Anwar today is leader of Pakatan, which, as a result of Saturday’s loss in Sabah, now controls only three out of Malaysia’s 13 states. Pakatan commands a majority in state legislatures in Penang, Selangor and Negeri Sembilan.
‘An indirect referendum’
Sabah and neighboring Sarawak, sparsely populated states both rich in natural resources including timber and oil, are considered as potentially pivotal in national elections because, together, they comprise 56 seats, or 25 percent, of seats in Parliament.
A week before the polls in Sabah – the first contest where a state legislature was up for grabs under his government – Muhyiddin indicated that if his side performed well in the election, he would “quickly” hold early elections in the hope of winning a mandate from the Malaysian people.
Analysts had said that an electoral loss for Muhyiddin in Sabah could spell disaster for his government.
“This is the first state-wide election since the creation of Muhyiddin’s government in March. In a way, it is an indirect referendum on whether the people are happy with the formation of the backdoor (unelected) government,” James Chin, a professor of Asian studies at the University of Tasmania, told the Associated Press before poll results came out in Sabah.

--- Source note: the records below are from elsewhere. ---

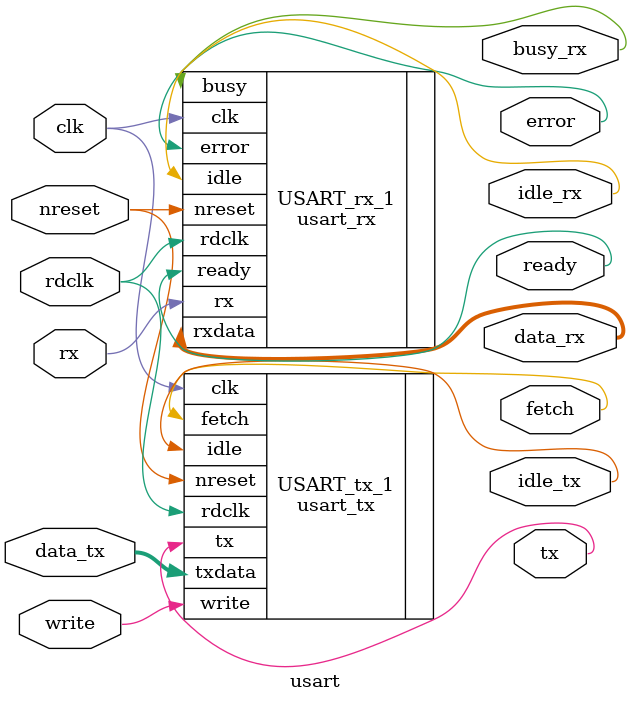
<source format=v>
module usart(

    //usart_rx_myself:
	data_rx,
	ready,
	error,
	busy_rx,
	idle_rx,
    rx,
    
    //usart_tx_myself:
	data_tx,
	write,
    idle_tx,
	fetch,
    tx,

    //all:
    nreset,
    clk,
    rdclk,
    
);

	output wire [7:0]data_rx;
	output wire ready;
	output wire error;
	output wire busy_rx;
	output wire idle_rx;
    input wire rx;
    
	input wire [7:0]data_tx;
	input wire write;
	output wire idle_tx;
	output wire fetch;
    output wire tx;
    
    input wire nreset;
    input wire clk;
    input wire rdclk;
    
    
    usart_rx USART_rx_1
    (
    .nreset(nreset),	
	.clk(clk), 		
	.rx(rx),			
	.rdclk(rdclk),	
	.rxdata(data_rx),		
	.ready(ready),	
	.error(error),	
	.busy(busy_rx),
	.idle(idle_rx)
    );
    
    usart_tx USART_tx_1(
	.nreset(nreset),		
	.clk(clk),		
	.rdclk(rdclk),		
	.txdata(data_tx),		
	.write(write),		
	.idle(idle_tx),		
	.fetch(fetch),		
	.tx(tx)
);
    
endmodule
</source>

Bridget Welsh, a researcher at the University of Nottingham in Malaysia, had described the Sabah polls as Muhyiddin’s “first electoral test,” telling AP earlier in the day that his performance would “shape whether he remains in office.”
After GRS won by a margin of six votes over Warisan Plus, Welsh observed that the prime minister had “secured enough of a strong performance to strengthen his legitimacy.”